▶ [What you will do] The answer must be a word-for-word copy of the records below, with every picture left out.

▶ [Material supplied]
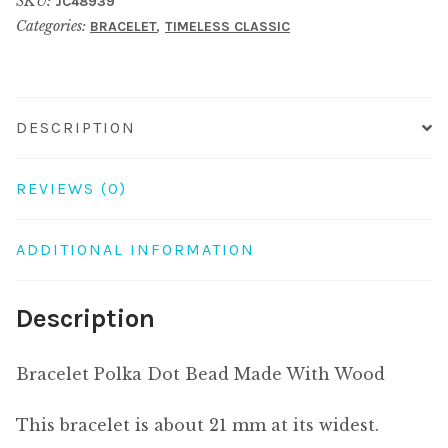
SKU:
JC48939
Made
Categories:
,
BRACELET
TIMELESS CLASSIC
With
Wood
quantity
DESCRIPTION
REVIEWS (0)
ADDITIONAL INFORMATION
Description
Bracelet Polka Dot Bead Made With Wood
This bracelet is about 21 mm at its widest.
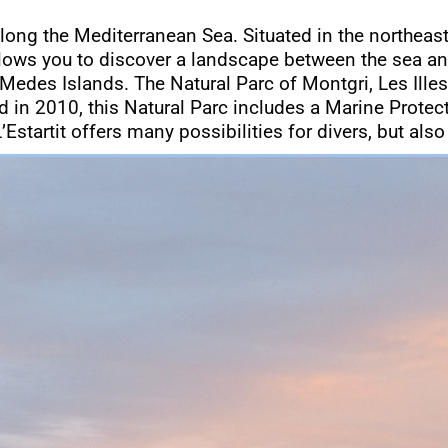
along the Mediterranean Sea. Situated in the northeast
llows you to discover a landscape between the sea an
 Medes Islands. The Natural Parc of Montgri, Les Illes
ted in 2010, this Natural Parc includes a Marine Prote
’Estartit offers many possibilities for divers, but also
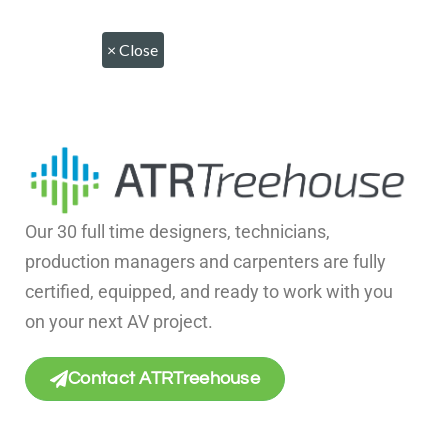
×
Close
Our 30 full time designers, technicians,
production managers and carpenters are fully
certified, equipped, and ready to work with you
on your next AV project.
Contact ATRTreehouse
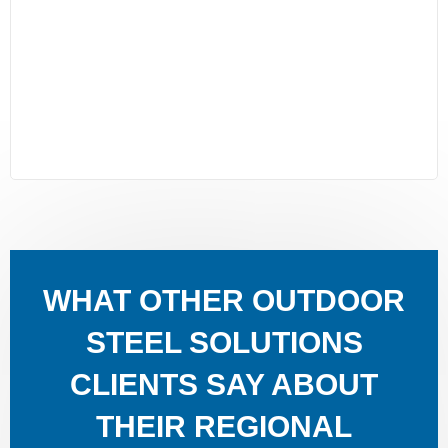
WHAT OTHER OUTDOOR
STEEL SOLUTIONS
CLIENTS SAY ABOUT
THEIR REGIONAL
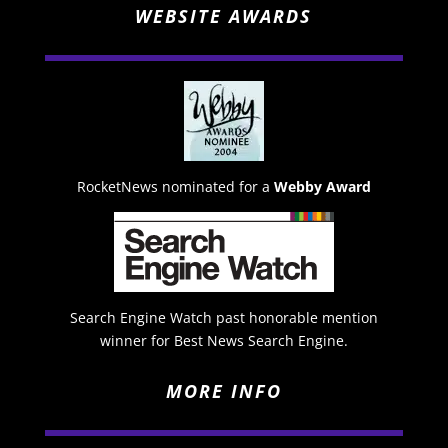
WEBSITE AWARDS
RocketNews nominated for a
Webby Award
Search Engine Watch past honorable mention
winner for Best News Search Engine.
MORE INFO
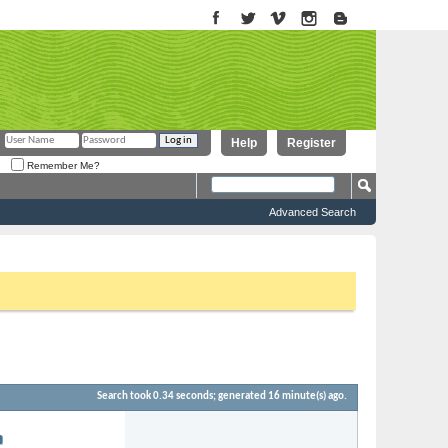
Help
Register
Remember Me?
Advanced Search
to proceed. To start viewing messages, select the forum that you want
Search took
0.34
seconds; generated 16 minute(s) ago.
Forum:
9-2022
07:01 AM
Moomba Modifications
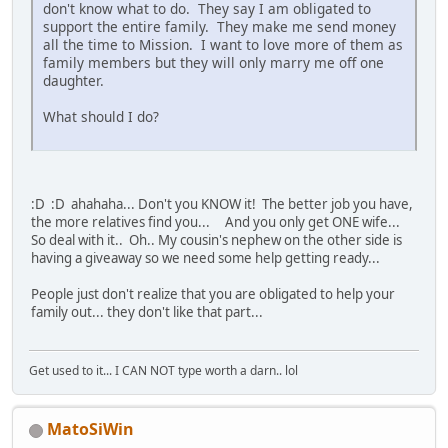
don't know what to do. They say I am obligated to
support the entire family. They make me send money
all the time to Mission. I want to love more of them as
family members but they will only marry me off one
daughter.
What should I do?
:D :D ahahaha... Don't you KNOW it! The better job you have,
the more relatives find you... And you only get ONE wife...
So deal with it.. Oh.. My cousin's nephew on the other side is
having a giveaway so we need some help getting ready...
People just don't realize that you are obligated to help your
family out... they don't like that part...
Get used to it... I CAN NOT type worth a darn.. lol
MatoSiWin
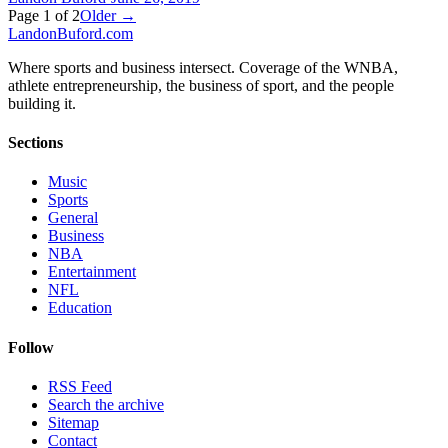
Page
1
of
2
Older →
Landon
Buford
.com
Where sports and business intersect. Coverage of the WNBA,
athlete entrepreneurship, the business of sport, and the people
building it.
Sections
Music
Sports
General
Business
NBA
Entertainment
NFL
Education
Follow
RSS Feed
Search the archive
Sitemap
Contact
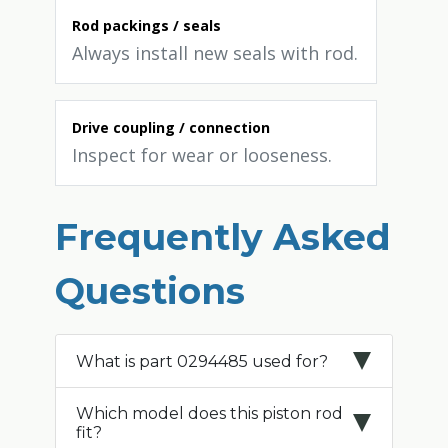
Rod packings / seals
Always install new seals with rod.
Drive coupling / connection
Inspect for wear or looseness.
Frequently Asked
Questions
What is part 0294485 used for?
Which model does this piston rod
fit?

▶ [Task output]
SKU:
JC48939
Made
Categories:
,
BRACELET
TIMELESS CLASSIC
With
Wood
quantity
DESCRIPTION
REVIEWS (0)
ADDITIONAL INFORMATION
Description
Bracelet Polka Dot Bead Made With Wood
This bracelet is about 21 mm at its widest.
along the Mediterranean Sea. Situated in the northeast
llows you to discover a landscape between the sea an
 Medes Islands. The Natural Parc of Montgri, Les Illes
ted in 2010, this Natural Parc includes a Marine Prote
’Estartit offers many possibilities for divers, but also
×
Close
Our 30 full time designers, technicians,
production managers and carpenters are fully
certified, equipped, and ready to work with you
on your next AV project.
Contact ATRTreehouse
WHAT OTHER OUTDOOR
STEEL SOLUTIONS
CLIENTS SAY ABOUT
THEIR REGIONAL
WEBSITE AWARDS
RocketNews nominated for a
Webby Award
Search Engine Watch past honorable mention
winner for Best News Search Engine.
MORE INFO
Help
Register
Remember Me?
Advanced Search
to proceed. To start viewing messages, select the forum that you want
Search took
0.34
seconds; generated 16 minute(s) ago.
Forum:
9-2022
07:01 AM
Moomba Modifications
don't know what to do. They say I am obligated to
support the entire family. They make me send money
all the time to Mission. I want to love more of them as
family members but they will only marry me off one
daughter.
What should I do?
:D :D ahahaha... Don't you KNOW it! The better job you have,
the more relatives find you... And you only get ONE wife...
So deal with it.. Oh.. My cousin's nephew on the other side is
having a giveaway so we need some help getting ready...
People just don't realize that you are obligated to help your
family out... they don't like that part...
Get used to it... I CAN NOT type worth a darn.. lol
MatoSiWin
Page
1
of
2
Older →
Landon
Buford
.com
Where sports and business intersect. Coverage of the WNBA,
athlete entrepreneurship, the business of sport, and the people
building it.
Sections
Music
Sports
General
Business
NBA
Entertainment
NFL
Education
Follow
RSS Feed
Search the archive
Sitemap
Contact
Rod packings / seals
Always install new seals with rod.
Drive coupling / connection
Inspect for wear or looseness.
Frequently Asked
Questions
What is part 0294485 used for?
Which model does this piston rod
fit?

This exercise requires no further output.